Celui qui, malgré ces difficultés, dépose une demande de service civil a certes statistiquement de bonnes chances que sa demande soit approuvée – 8 demandeurs sur 10 sont acceptés au service civil.

Mais, derrière les demandes qui sont rejetées se trouvent des hommes dont les convictions ne conviennent pas aux exigences de la commission d'audition. Celui qui ne peut pas rendre crédible son conflit de conscience face au service militaire échoue, même s'il souhaite ardemment accomplir un service civil: seuls sont pris en compte les motifs moraux et éthiques.

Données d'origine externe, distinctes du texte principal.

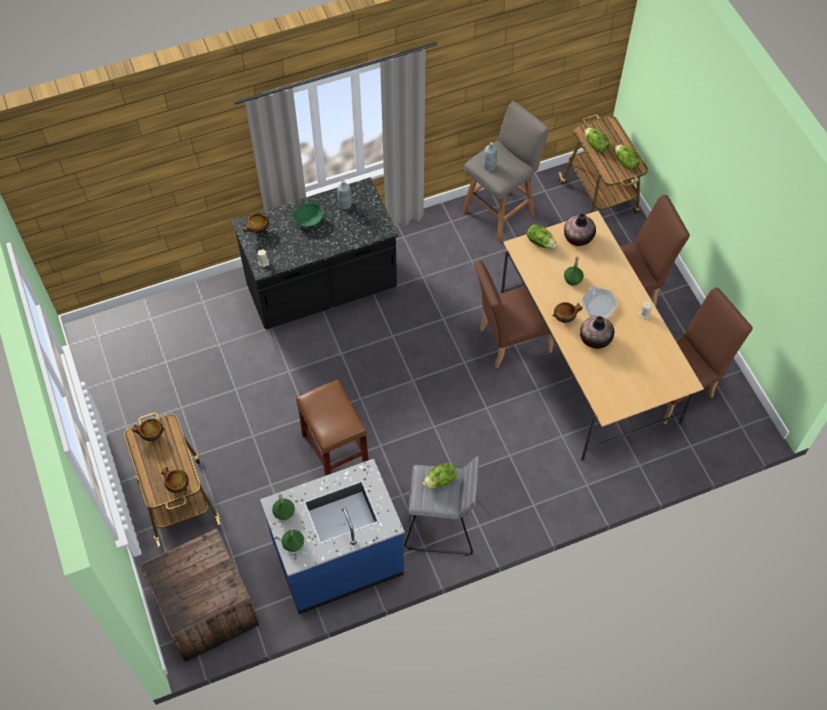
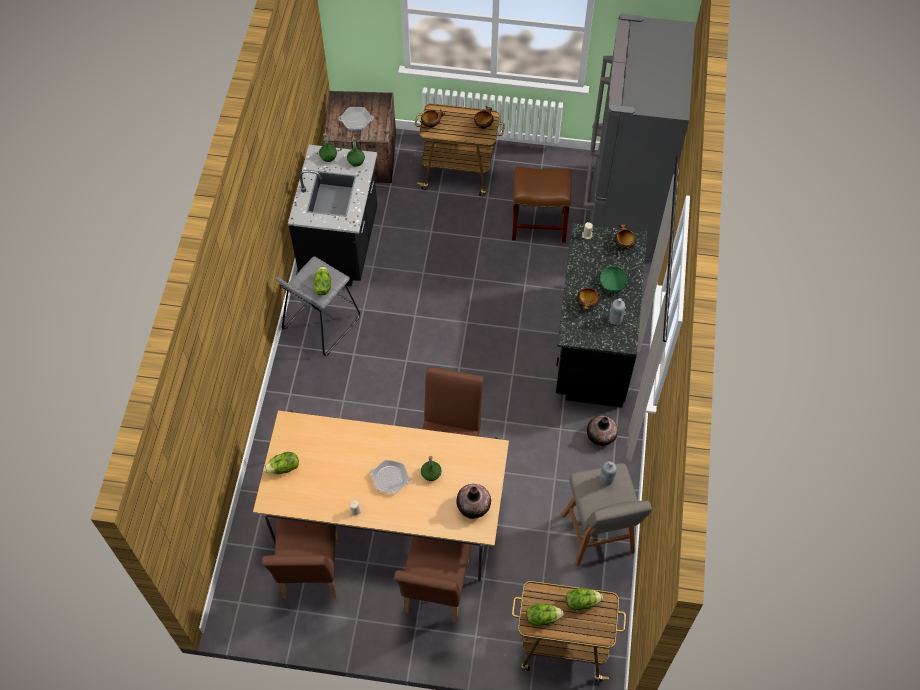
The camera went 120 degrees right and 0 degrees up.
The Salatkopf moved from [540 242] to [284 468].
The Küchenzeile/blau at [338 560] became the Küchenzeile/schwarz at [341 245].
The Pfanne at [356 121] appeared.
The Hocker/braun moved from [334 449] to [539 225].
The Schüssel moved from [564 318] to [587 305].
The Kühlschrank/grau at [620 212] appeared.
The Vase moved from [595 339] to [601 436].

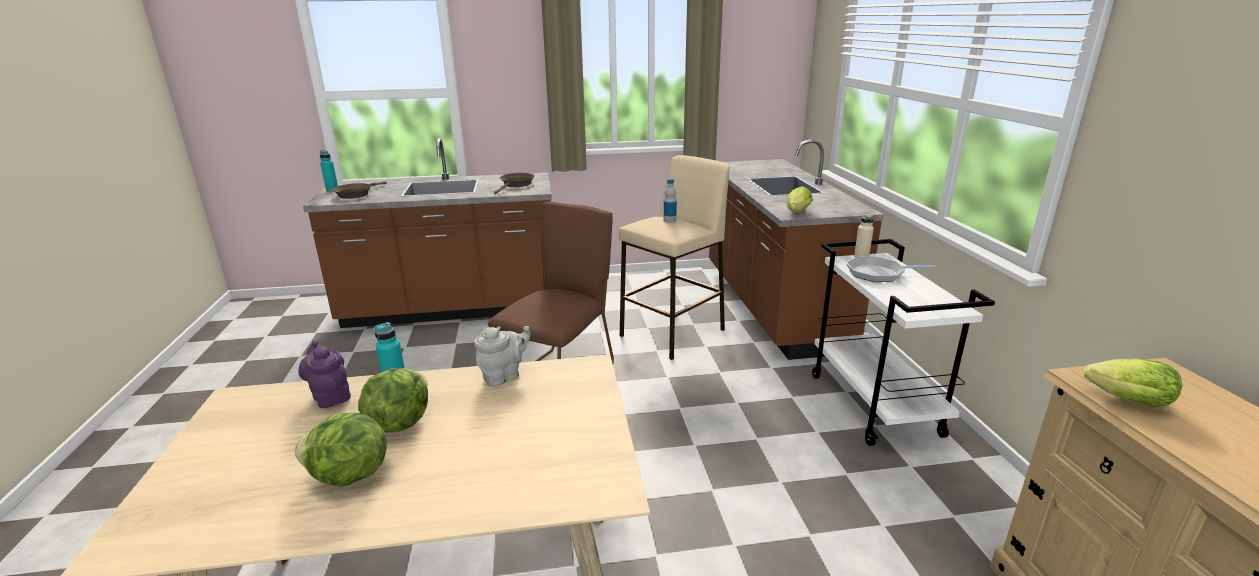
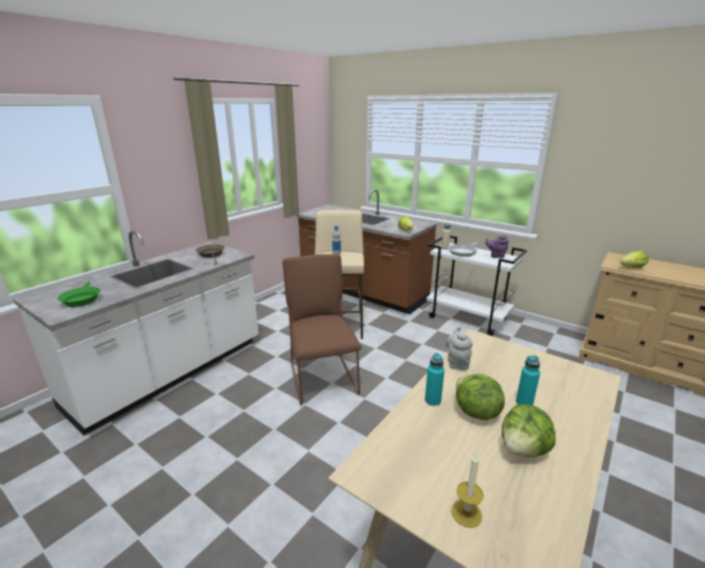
The camera went 45 degrees left and 0 degrees up.
The Küchenzeile/braun at [453 309] became the Küchenzeile/weiß at [170 373].
The Pfanne/braun at [356 194] became the Pfanne/grün at [81 299].
The Kerze at [466 513] appeared.
The Teekanne/lila moved from [330 396] to [496 256].
The Flasche/türkis moved from [332 190] to [524 402].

Selon l'avis de la commission d'audition, Marino Keckeis ne remplissait pas ces conditions, et, afin de rester en accord avec ses convictions, Marino n'a pas vu d'autre solution que de ne pas donner suite à l'ordre de marche pour l'école de recrues. Les conséquences furent lourdes: un parcours d'une année dans les dédales des tribunaux militaires helvétiques avec pour résultat une condamnation à «seulement» cinq mois de prison.

Marino n'est pas un cas exceptionnel. Ces derniers jours, un objecteur de conscience vient d'être condamné à huit mois de prison – alors qu'il était lui aussi prêt à accomplir un service civil. Pour échapper à la prison, la plupart des demandeurs refusés choisissent une autre voie en allant voir un psychiatre.

Réveiller le milieu politique

Par sa grève de la faim, Marino Keckeis a voulu réveiller le milieu politique. Il était soutenu par différents groupes de solidarité de toute la Suisse, qui au moyen d'actions régulières, ont fait connaître au public les absurdités de ce système injuste – une exception suisse en comparaison avec nos voisins européens. A St-Gall, Lucerne, Zug, Bâle, Zurich et également en Suisse romande, ils ont rendu public le slogan: «Conflit de conscience, le service civil plutôt que l'armée».

La requête de Marino a été appuyée sur le plan politique par une pétition de 18'000 signatures demandant la suppression de l'examen de conscience. Les pressions pour un changement viennent également de l'étranger: Amnesty International, le Bureau Européen des Objections de Consciences (EBCO) à Bruxelles, l'Internationale des Résistants à la Guerre (IRG) à Londres et Eglise et Paix, le Conseil suisse des activités de Jeunesse (CSAJ), la Conférence des évêques suisses, condamnent publiquement le système suisse.

Les politiciens suisses ont l'opportunité de supprimer l'examen de conscience: la révision de la loi sur le service civil est à l'ordre du jour au Conseil national. Il y a donc réellement une possibilité de changement en la matière.